*PASSAGE SHOWN*
▼▼▼
“The apostles said to the Lord, ‘Increase our faith!’” (Luke 17:5).
In nomine, etc..
This chapter of Luke’s Gospel, chapter 17, is a collection of sayings and stories that appear not to be related to one another. It is as though Luke had to put these sayings and stories together somehow, and so he chose this particular order without considering any possible connections among them. It is possible that the arrangement was as casual as that, but, I don’t think that it was casual. I would like to bring to the surface some connections between the two parts of today’s reading, the saying about faith and the mustard seed, and the story about the slaves.
“The apostles said to the Lord, ‘Increase our faith!’” The apostles are the Twelve, the inner circle of Jesus’s followers, the leadership of the disciples and other followers of Jesus. What the apostles learn from Jesus is the core of his teaching, which they pass on to others. So what we are hearing in this saying is an inner teaching of Jesus, which will become part of the public teaching of the apostles.
▲▲▲
*SUPPLIED DATA*
▼▼▼
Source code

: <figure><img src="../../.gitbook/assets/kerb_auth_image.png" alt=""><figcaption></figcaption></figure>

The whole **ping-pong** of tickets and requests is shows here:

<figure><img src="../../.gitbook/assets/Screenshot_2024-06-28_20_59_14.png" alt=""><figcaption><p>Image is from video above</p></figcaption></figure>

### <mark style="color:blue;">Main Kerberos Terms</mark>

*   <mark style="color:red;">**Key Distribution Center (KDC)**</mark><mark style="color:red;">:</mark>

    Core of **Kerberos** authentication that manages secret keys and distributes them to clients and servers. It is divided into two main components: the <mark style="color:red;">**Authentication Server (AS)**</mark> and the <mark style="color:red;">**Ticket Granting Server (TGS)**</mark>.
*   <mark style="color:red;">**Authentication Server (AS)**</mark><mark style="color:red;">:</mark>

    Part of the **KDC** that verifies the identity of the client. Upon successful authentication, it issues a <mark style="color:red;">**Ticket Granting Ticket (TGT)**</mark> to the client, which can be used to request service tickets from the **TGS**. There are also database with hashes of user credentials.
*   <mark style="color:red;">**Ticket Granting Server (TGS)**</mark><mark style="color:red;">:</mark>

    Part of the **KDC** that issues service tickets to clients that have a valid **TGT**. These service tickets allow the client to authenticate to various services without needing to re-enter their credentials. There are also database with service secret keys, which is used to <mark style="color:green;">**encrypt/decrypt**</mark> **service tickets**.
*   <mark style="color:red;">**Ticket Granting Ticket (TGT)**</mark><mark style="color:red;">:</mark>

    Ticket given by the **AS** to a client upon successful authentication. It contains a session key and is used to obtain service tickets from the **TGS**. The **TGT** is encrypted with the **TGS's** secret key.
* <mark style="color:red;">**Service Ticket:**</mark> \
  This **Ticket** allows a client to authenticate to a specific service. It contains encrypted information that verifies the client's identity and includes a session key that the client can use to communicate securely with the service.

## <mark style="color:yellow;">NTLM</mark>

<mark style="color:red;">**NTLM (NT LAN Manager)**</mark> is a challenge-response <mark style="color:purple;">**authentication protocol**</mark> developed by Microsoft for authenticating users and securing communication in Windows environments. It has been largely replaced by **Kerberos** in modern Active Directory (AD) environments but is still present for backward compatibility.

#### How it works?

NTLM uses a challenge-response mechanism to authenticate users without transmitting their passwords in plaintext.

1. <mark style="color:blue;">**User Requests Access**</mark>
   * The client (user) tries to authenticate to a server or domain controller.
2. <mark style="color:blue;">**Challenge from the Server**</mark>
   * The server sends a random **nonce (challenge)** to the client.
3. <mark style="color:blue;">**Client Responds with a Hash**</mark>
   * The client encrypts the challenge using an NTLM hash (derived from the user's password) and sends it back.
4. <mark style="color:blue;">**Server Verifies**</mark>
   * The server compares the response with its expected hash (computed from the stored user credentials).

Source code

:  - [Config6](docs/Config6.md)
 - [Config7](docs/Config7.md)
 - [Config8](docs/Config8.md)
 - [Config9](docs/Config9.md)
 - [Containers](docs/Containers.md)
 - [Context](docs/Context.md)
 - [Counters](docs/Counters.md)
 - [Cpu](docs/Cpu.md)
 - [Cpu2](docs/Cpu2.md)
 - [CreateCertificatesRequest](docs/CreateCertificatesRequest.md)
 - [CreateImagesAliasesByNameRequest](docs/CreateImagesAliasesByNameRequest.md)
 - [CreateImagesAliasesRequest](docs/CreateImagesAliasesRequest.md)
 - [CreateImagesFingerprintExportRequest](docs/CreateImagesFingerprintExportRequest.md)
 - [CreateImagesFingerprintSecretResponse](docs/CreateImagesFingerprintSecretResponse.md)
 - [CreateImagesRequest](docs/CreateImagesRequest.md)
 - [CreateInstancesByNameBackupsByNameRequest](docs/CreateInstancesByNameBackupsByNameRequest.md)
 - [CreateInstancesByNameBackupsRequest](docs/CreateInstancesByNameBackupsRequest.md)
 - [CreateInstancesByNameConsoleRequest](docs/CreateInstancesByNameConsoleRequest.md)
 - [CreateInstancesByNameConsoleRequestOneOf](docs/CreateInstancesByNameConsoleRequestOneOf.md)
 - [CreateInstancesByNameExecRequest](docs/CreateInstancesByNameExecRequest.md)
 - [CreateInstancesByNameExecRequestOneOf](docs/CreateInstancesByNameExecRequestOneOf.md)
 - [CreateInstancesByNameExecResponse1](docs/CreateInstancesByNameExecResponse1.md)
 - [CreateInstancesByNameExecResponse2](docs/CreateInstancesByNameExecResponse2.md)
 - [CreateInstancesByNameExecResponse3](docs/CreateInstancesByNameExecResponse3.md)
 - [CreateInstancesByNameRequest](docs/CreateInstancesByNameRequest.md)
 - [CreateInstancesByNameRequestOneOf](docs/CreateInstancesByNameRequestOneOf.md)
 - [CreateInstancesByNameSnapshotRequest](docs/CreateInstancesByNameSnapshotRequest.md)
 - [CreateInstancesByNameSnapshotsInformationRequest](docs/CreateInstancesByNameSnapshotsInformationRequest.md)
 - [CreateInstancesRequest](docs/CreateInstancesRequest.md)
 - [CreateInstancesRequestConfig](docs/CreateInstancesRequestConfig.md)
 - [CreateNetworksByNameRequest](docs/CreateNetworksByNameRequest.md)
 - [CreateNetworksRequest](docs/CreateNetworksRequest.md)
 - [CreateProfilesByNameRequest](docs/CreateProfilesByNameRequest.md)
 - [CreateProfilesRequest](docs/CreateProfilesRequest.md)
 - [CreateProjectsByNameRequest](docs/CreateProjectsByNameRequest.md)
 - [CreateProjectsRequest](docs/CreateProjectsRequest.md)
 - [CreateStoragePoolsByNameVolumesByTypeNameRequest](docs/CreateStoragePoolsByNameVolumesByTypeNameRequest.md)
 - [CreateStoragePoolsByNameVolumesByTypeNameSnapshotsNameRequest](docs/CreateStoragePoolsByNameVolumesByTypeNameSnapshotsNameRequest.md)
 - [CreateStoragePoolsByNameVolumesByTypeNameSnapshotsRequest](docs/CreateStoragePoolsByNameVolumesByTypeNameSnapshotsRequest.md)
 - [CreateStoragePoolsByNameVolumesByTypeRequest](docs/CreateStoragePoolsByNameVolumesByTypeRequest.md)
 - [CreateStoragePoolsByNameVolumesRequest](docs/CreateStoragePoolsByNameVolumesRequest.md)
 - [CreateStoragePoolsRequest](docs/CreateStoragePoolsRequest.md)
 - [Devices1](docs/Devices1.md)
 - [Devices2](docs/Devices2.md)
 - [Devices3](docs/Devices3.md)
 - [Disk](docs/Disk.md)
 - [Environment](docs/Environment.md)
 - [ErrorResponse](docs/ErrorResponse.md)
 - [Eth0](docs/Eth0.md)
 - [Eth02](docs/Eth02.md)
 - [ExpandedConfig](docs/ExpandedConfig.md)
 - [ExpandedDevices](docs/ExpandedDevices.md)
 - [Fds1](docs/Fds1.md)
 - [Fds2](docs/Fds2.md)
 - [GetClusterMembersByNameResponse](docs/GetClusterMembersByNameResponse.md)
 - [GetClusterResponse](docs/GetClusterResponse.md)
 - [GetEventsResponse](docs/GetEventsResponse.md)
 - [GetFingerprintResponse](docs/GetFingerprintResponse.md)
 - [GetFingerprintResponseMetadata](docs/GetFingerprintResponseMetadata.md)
▲▲▲
*PARTS OF THE EXERCISE*
1 > In the sermon on Luke 17, list each description that follows "The apostles are".
2 > Carry on writing the sermon on Luke 17 from the point where it stops.
The material has no connection to the sermon on Luke 17.

*ANSWERS*
1 >
- the Twelve
- the inner circle of Jesus's followers
- the leadership of the disciples and other followers of Jesus

2 >
Consider the demand, “increase our faith!” It isn’t a request; it’s a demand, at least in the abbreviated form we have it. It’s almost bullying, at least in my hearing. The apostles are taking for granted that faith is something that Jesus and they can quantify, that it is possible to have more of it in one person than in another. The apostles expect Jesus to top them up with it, like filling a container with grain or wine or water. The apostles want more of what they perceive Jesus to have, and they assume that he can give it to them.
What Jesus actually gives them is a way of understanding faith that takes the faith-as-quantity idea and turns it upside down. He reduces the quantity of faith to the size of a mustard seed and says that the apostles don’t need any more faith than that. There is very little, almost nothing, to quantify, nothing to increase in size or amount. There is almost nothing, no-thing, to be “had” at all, to be accumulated or possessed.
What there is, is something that Jesus expects to grow, expects the apostles to grow, and, furthermore, he expects them to transplant it once it grows. Faith is a seed, something organic, that is capable of growing into something much larger than itself. And, like the mulberry tree, the other plant in our story, it can be transplanted.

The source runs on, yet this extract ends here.